In elementary school, one public, one parochial, both co-educational, we learned old math by rote: verbally and visually at the same time. The boys were better at it, but we now know that their brains, and certain parts of those brains, develop at a different rate. Hence the female affinity for words and the male ability to make sense of numbers about two years earlier than their sisters.

When I got to high school algebra, the world of education was ready for “new” math but I wasn’t. My sister, the teacher, says I wasn’t taught the principles of algebra, so I didn’t really understand it. A good memory allowed me to pass with a B grade, but nobody noticed that the whole thing went right over my head.

Many years later while getting my journalism degree, I signed up for remedial algebra. The instructor spoke in a rapid monotone. He would stop to catch his breath and ask if there were questions. I hadn’t understood enough to even ask a question. He said he would slow down when he got to the hard stuff. You mean this isn’t it? I dropped out.

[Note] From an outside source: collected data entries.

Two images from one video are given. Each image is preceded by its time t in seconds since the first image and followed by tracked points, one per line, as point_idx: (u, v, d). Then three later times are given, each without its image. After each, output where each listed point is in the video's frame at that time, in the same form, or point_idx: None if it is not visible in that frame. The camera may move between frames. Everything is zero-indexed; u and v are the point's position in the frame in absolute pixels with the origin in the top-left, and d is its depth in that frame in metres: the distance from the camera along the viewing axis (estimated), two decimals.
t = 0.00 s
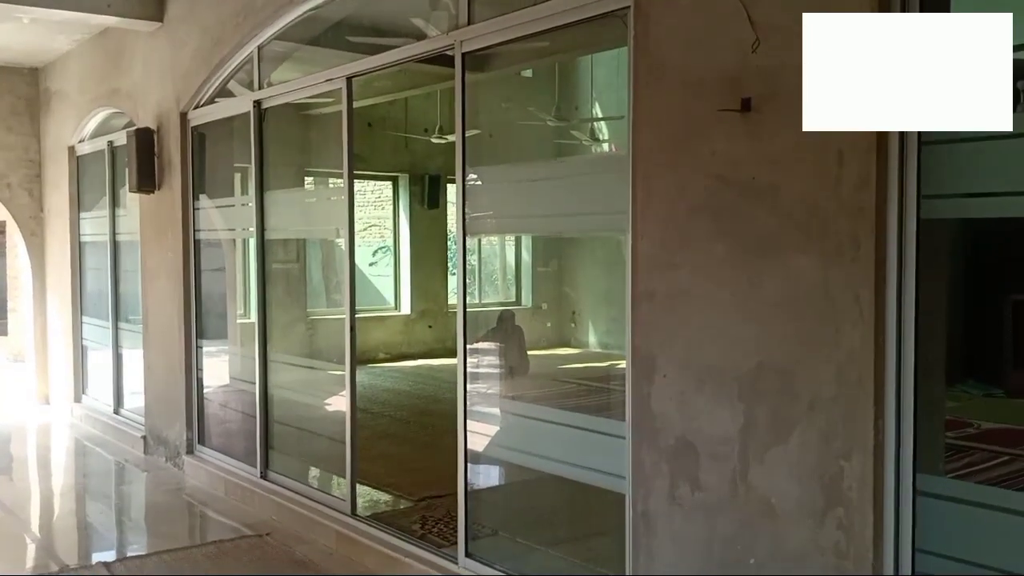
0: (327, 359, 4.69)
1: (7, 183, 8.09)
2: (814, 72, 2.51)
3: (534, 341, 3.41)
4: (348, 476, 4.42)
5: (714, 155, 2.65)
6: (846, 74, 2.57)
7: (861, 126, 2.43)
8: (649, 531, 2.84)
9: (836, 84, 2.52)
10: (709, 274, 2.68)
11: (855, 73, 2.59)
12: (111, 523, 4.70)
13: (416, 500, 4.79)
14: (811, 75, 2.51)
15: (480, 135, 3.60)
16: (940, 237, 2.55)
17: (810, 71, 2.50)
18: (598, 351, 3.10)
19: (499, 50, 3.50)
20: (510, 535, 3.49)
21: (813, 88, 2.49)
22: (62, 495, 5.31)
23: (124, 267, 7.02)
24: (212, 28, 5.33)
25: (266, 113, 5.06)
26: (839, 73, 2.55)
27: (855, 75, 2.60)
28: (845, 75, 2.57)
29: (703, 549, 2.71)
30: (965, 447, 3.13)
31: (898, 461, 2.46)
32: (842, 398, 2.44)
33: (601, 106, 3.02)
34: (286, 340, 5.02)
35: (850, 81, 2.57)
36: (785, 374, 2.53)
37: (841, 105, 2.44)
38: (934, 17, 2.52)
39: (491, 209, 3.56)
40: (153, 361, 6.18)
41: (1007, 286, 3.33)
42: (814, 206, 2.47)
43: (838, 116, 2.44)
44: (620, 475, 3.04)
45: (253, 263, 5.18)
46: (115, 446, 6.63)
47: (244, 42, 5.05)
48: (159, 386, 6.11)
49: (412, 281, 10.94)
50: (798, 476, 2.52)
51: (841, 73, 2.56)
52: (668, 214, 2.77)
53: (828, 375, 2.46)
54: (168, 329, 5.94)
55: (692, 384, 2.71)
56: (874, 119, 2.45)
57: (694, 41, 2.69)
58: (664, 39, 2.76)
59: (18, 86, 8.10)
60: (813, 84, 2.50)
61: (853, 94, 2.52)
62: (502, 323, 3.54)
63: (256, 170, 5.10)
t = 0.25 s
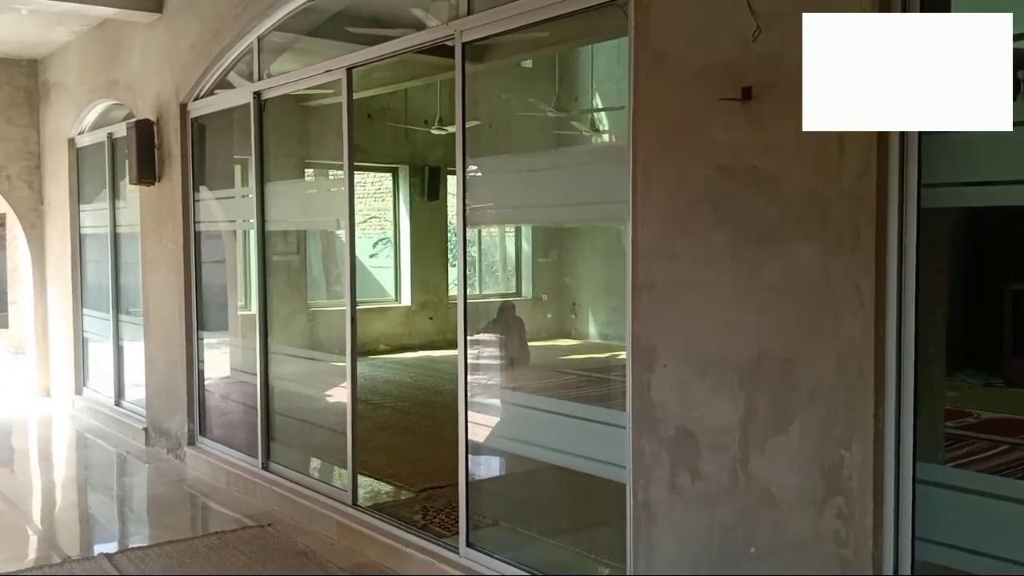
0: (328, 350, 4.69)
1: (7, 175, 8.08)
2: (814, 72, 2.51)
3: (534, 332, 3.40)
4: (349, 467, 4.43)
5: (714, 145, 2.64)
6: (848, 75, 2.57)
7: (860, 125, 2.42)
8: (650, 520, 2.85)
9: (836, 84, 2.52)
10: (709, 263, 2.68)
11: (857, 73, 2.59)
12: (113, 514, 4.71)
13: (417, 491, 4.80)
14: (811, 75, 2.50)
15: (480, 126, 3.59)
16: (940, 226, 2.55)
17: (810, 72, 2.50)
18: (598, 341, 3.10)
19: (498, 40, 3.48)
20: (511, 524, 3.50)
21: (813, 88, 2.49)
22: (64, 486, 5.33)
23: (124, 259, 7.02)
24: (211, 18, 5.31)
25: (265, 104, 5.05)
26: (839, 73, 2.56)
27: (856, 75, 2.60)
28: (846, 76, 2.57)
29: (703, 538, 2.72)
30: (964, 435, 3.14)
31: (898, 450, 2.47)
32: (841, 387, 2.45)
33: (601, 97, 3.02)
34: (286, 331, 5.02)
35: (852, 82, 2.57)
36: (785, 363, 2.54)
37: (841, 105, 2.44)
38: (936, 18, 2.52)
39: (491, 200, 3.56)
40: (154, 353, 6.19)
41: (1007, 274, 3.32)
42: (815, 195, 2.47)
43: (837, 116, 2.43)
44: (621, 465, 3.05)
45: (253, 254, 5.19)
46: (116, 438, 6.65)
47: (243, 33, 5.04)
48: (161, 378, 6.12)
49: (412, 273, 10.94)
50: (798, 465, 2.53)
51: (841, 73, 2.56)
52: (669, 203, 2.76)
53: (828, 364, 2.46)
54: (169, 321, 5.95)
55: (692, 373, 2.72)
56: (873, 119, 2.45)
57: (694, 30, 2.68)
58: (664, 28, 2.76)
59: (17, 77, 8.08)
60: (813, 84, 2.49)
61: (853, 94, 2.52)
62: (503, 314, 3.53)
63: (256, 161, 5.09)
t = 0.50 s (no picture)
0: (327, 345, 4.70)
1: (6, 170, 8.08)
2: (813, 74, 2.51)
3: (534, 326, 3.41)
4: (349, 461, 4.44)
5: (712, 138, 2.64)
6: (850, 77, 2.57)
7: (858, 125, 2.42)
8: (649, 513, 2.85)
9: (836, 85, 2.52)
10: (707, 257, 2.68)
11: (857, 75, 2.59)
12: (114, 508, 4.72)
13: (417, 484, 4.81)
14: (810, 77, 2.50)
15: (479, 120, 3.59)
16: (939, 219, 2.55)
17: (810, 73, 2.50)
18: (598, 334, 3.11)
19: (496, 34, 3.48)
20: (511, 517, 3.51)
21: (812, 89, 2.49)
22: (65, 481, 5.34)
23: (124, 254, 7.02)
24: (209, 12, 5.30)
25: (264, 98, 5.05)
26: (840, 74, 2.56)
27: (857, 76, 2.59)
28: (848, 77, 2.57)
29: (702, 531, 2.72)
30: (964, 428, 3.14)
31: (896, 443, 2.47)
32: (839, 379, 2.45)
33: (600, 90, 3.02)
34: (286, 325, 5.02)
35: (853, 83, 2.56)
36: (783, 357, 2.54)
37: (841, 105, 2.44)
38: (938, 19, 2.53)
39: (490, 194, 3.56)
40: (153, 347, 6.20)
41: (1007, 265, 3.32)
42: (813, 188, 2.47)
43: (836, 116, 2.44)
44: (620, 458, 3.05)
45: (253, 249, 5.19)
46: (116, 433, 6.66)
47: (242, 27, 5.03)
48: (161, 373, 6.13)
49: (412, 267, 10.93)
50: (796, 457, 2.53)
51: (840, 73, 2.56)
52: (667, 196, 2.76)
53: (826, 357, 2.47)
54: (168, 315, 5.95)
55: (690, 367, 2.72)
56: (873, 117, 2.44)
57: (692, 23, 2.68)
58: (662, 21, 2.75)
59: (16, 72, 8.07)
60: (812, 85, 2.49)
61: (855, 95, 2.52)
62: (503, 308, 3.52)
63: (255, 155, 5.09)
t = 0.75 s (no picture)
0: (326, 341, 4.70)
1: (5, 167, 8.07)
2: (813, 74, 2.51)
3: (534, 321, 3.40)
4: (349, 457, 4.44)
5: (710, 132, 2.63)
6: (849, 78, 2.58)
7: (856, 125, 2.42)
8: (648, 508, 2.85)
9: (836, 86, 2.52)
10: (705, 251, 2.67)
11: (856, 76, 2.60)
12: (115, 505, 4.72)
13: (417, 480, 4.81)
14: (810, 77, 2.50)
15: (478, 115, 3.58)
16: (938, 213, 2.55)
17: (809, 73, 2.50)
18: (598, 330, 3.10)
19: (494, 29, 3.47)
20: (511, 513, 3.50)
21: (812, 89, 2.49)
22: (66, 478, 5.34)
23: (123, 251, 7.01)
24: (207, 8, 5.29)
25: (262, 94, 5.04)
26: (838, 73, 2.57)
27: (856, 78, 2.61)
28: (847, 77, 2.58)
29: (701, 526, 2.72)
30: (964, 422, 3.14)
31: (895, 437, 2.48)
32: (838, 374, 2.45)
33: (599, 85, 3.01)
34: (285, 321, 5.02)
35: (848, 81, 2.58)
36: (782, 351, 2.54)
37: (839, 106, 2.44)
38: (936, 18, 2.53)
39: (489, 189, 3.55)
40: (153, 344, 6.20)
41: (1007, 259, 3.31)
42: (811, 183, 2.47)
43: (834, 116, 2.43)
44: (619, 453, 3.05)
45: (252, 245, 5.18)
46: (117, 429, 6.66)
47: (240, 23, 5.01)
48: (161, 369, 6.13)
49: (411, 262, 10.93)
50: (795, 452, 2.53)
51: (838, 73, 2.56)
52: (665, 190, 2.76)
53: (825, 352, 2.46)
54: (168, 312, 5.95)
55: (689, 361, 2.71)
56: (871, 119, 2.45)
57: (689, 18, 2.67)
58: (660, 15, 2.74)
59: (14, 69, 8.06)
60: (812, 85, 2.49)
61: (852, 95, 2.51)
62: (502, 303, 3.52)
63: (254, 151, 5.09)
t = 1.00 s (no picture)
0: (328, 341, 4.70)
1: (5, 168, 8.07)
2: (813, 73, 2.51)
3: (535, 320, 3.40)
4: (351, 456, 4.44)
5: (710, 131, 2.63)
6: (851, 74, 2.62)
7: (855, 125, 2.42)
8: (650, 506, 2.85)
9: (836, 86, 2.53)
10: (705, 249, 2.67)
11: (859, 76, 2.64)
12: (117, 506, 4.73)
13: (419, 479, 4.81)
14: (810, 77, 2.50)
15: (478, 114, 3.58)
16: (938, 210, 2.55)
17: (809, 73, 2.50)
18: (598, 329, 3.10)
19: (494, 28, 3.47)
20: (513, 512, 3.51)
21: (812, 89, 2.49)
22: (68, 479, 5.35)
23: (124, 252, 7.02)
24: (207, 8, 5.29)
25: (262, 94, 5.04)
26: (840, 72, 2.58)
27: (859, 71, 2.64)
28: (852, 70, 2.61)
29: (703, 524, 2.72)
30: (965, 419, 3.14)
31: (896, 435, 2.48)
32: (839, 372, 2.45)
33: (598, 83, 3.01)
34: (286, 321, 5.02)
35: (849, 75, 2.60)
36: (783, 349, 2.54)
37: (838, 105, 2.45)
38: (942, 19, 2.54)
39: (489, 188, 3.55)
40: (155, 344, 6.21)
41: (1007, 256, 3.31)
42: (811, 181, 2.47)
43: (834, 116, 2.44)
44: (620, 452, 3.05)
45: (253, 245, 5.19)
46: (119, 430, 6.67)
47: (239, 23, 5.02)
48: (162, 369, 6.13)
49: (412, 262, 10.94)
50: (796, 450, 2.53)
51: (836, 73, 2.57)
52: (665, 188, 2.76)
53: (826, 349, 2.46)
54: (169, 312, 5.96)
55: (690, 359, 2.72)
56: (870, 118, 2.45)
57: (689, 16, 2.67)
58: (659, 13, 2.74)
59: (14, 70, 8.07)
60: (812, 85, 2.50)
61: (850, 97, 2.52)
62: (503, 302, 3.52)
63: (254, 151, 5.09)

Now, in my dotage, I feel compelled to try again. I’ve read a little book called “Overcoming Math Anxiety” and another called ”Fear of Math: How to get over it and get on with your life” by Claudia Zaslavsky.

Between these tools and the online resource, I think I can figure this out. Unlike my remedial algebra professor, the computer won’t let you go until you prove you’ve really got it. Wish me luck.